ГРЕТА./В упор смотрит на него/. Да.

ПАУЛЬ ПЕТУХ. Я всегда завидую Эугену, когда вижу вас вместе.

ГРЕТА. /С плачем закрывает лицо руками./

ПАУЛЬ ПЕТУХ. Что с вами?... Я ведь не сказал ничего дурного. Вы плачете?... что же это? Или мне побежать за Эугеном? Я, пожалуй, еще догоню его?...

ГРЕТА. /Рыдает безудержно/. Голова разламывается… Они доведут меня до сумасшедшего дома… я буду кричать… кричать…

ПАУЛЬ ПЕТУХ. /озабоченно/. Вы больны? Могу я помочь вам? Или вы в ожидании? С женщинами тагда бывают припадки.

ГРЕТА. Ах, божем ой… ведь я… вдеь я… /Судорожно смеется/ была бы рада, если бы меня похоронили сегодня.

ПАУЛЬ ПЕТУХ. Или Эуген не хорош с вами? Бьет вас?

ГРЕТА. Я скажу… я скажу… я скажу… Я несчастное создание… Мой Эуген… мой Эуген… мой Эугне… он ведь вовсе… он ведь вовсе не мужчина…

ПАУЛЬ ПЕТУХ. Вы действительно больны? Вас лихорадит?

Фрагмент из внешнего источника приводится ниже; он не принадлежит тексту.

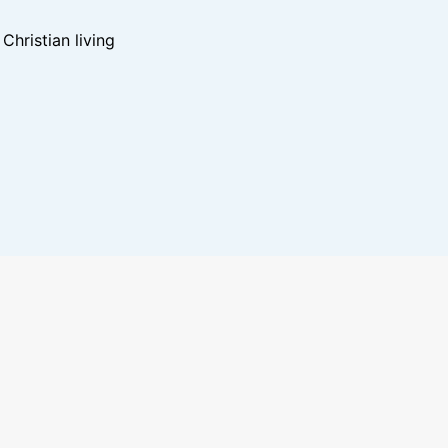
hristian living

ГРЕТА. Нет… Мой Эуген… мой Эуген, его так изуродовали на войне… и теперь он калека. Мне так стыдно… я не могу вам объяснить, но вы понимаете, господин Петух. Он больше не мужчина. /Как бы в испуге закрывает рот/

ПАУЛЬ ПЕТУХ. /Хохочет коротко и грубо/

ГРЕТА. Ах, боже мой, что я сделала, что я сказала? Вы теперь смеетесь надо мной… О!... Этого я не думала… не ожидала этого от вас… О!О!

ПАУЛЬ ПЕТУХ. Простите! Это так, щекочет в горле… когда слышишь о таких вещах, мужчине нельзя не смеяться. /С негодованием/. Но Эуген… ведь он же эгоист! Почему он держит вас? Он вас не любит. Иначе он отпустил бы вас. /Ласкает Грету. Та прижимается к нему/.

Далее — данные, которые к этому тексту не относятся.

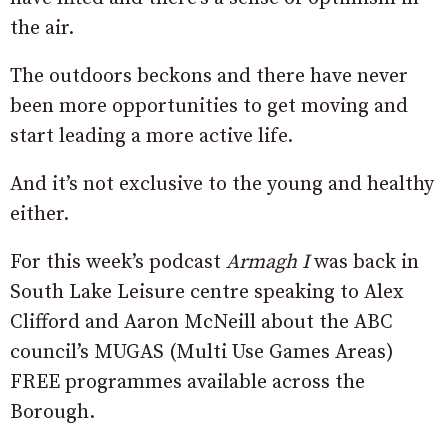
the air.
The outdoors beckons and there have never
been more opportunities to get moving and
start leading a more active life.
And it’s not exclusive to the young and healthy
either.
For this week’s podcast
Armagh I
was back in
South Lake Leisure centre speaking to Alex
Clifford and Aaron McNeill about the ABC
council’s MUGAS (Multi Use Games Areas)
FREE programmes available across the
Borough.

ГРЕТА. Все это гораздо труднее, чем вы думаете, господин Петух. Никак не собраться с мыслями. Сейчас все ясно, а потом снова кругом черная ночь. Мне жаль его. Что за человек был до войны! Сама жизнь… А теперь… он ропщет. Ропщет на бога и на людей… и когда он глядит на меня, мне кажется, он хочет увидеть меня всю до дна, как если бы я была вещью, а не человеком. И часто я боюсь его.. Ненавижу его… Он мне противен… /С дрожью/. Он мне противен… Боже мой, чем это кончится?